── ENTRIES SUPPLIED ──

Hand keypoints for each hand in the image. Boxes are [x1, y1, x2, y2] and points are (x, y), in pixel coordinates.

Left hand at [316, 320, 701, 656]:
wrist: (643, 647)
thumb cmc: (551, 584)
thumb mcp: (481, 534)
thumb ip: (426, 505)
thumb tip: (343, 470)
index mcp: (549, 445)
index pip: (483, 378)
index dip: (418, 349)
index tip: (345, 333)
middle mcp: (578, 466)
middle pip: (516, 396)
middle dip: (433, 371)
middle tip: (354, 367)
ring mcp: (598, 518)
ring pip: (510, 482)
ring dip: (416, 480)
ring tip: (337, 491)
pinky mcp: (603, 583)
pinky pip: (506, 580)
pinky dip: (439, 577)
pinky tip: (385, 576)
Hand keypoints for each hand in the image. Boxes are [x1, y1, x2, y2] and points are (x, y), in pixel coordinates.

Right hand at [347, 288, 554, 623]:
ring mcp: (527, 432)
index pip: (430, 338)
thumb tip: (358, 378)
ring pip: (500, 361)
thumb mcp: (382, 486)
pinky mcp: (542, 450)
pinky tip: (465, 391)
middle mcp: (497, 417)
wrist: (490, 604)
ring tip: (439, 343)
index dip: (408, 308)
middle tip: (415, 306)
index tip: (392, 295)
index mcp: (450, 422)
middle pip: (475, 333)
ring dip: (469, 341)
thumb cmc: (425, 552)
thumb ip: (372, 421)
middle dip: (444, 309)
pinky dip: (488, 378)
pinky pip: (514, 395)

───
── ENTRIES SUPPLIED ──

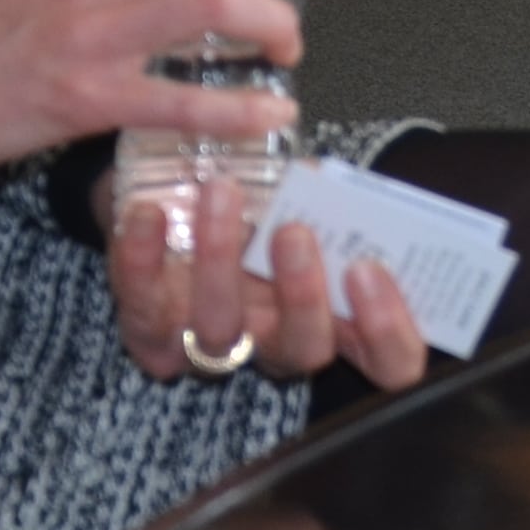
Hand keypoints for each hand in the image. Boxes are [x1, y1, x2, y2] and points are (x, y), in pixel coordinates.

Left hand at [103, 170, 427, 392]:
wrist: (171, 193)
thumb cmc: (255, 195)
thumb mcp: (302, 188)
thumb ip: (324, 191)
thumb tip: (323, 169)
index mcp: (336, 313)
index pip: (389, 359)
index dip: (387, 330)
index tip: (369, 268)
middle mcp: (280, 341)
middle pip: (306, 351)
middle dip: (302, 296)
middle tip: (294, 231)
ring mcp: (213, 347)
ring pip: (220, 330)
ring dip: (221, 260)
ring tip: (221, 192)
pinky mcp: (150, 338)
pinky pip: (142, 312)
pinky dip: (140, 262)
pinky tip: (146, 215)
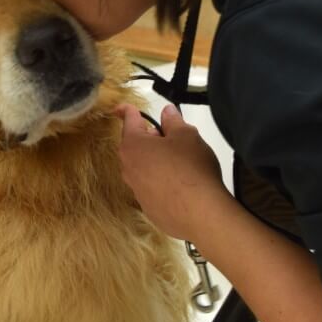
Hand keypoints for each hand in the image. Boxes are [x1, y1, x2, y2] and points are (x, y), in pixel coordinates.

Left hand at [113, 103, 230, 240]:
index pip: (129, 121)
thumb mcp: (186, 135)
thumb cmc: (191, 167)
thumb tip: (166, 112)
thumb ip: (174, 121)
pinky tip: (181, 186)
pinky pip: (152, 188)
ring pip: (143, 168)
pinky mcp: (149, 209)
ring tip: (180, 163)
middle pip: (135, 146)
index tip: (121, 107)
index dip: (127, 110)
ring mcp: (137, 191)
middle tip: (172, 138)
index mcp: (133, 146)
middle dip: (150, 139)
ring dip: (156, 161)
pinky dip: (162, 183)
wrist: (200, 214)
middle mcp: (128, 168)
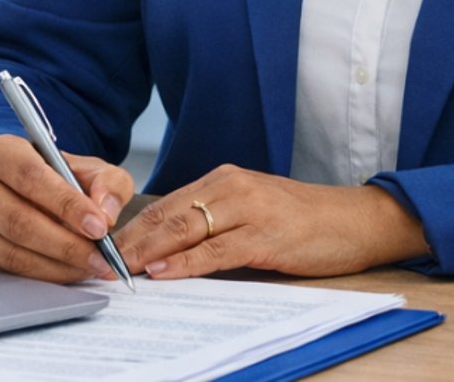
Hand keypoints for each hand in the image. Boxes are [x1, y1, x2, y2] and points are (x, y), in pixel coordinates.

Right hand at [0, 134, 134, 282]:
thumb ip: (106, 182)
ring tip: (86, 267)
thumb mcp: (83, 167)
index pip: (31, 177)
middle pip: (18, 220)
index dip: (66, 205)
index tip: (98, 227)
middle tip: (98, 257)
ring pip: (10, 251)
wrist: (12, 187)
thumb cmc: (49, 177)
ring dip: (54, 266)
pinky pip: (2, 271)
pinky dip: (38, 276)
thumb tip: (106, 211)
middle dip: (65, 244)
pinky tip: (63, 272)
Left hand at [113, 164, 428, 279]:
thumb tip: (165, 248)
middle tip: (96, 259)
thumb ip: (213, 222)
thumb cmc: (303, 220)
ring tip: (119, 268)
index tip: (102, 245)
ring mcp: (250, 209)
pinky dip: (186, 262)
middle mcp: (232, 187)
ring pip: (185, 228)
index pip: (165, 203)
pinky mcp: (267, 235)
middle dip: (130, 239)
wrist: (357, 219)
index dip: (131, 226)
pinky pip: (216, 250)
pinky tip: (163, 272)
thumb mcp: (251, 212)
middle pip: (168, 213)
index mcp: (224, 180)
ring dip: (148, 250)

───

§ **ACTION ITEM**
With the pictures omitted, restate word for word the lines above from the line that has "wrist: (200, 214)" up to and including the line that has "pinky tip: (63, 272)", and no other lines.

§ **RESULT**
wrist: (200, 214)
middle mcp: (128, 168)
Hand keypoints for each hand in the image. Boxes are [x1, y1, x2, y2] and points are (x, y), in pixel coordinates.

Right hand at [0, 134, 134, 282]:
thumb ip: (106, 182)
ring tip: (86, 267)
thumb mcp: (83, 167)
index pip: (31, 177)
middle pip: (18, 220)
index dip: (66, 205)
index tip: (98, 227)
middle tip: (98, 257)
ring pip: (10, 251)
wrist: (12, 187)
thumb cmc: (49, 177)
ring dip: (54, 266)
pinky pip: (2, 271)
pinky dip: (38, 276)
thumb tip: (106, 211)
middle dip: (65, 244)
pinky tip: (63, 272)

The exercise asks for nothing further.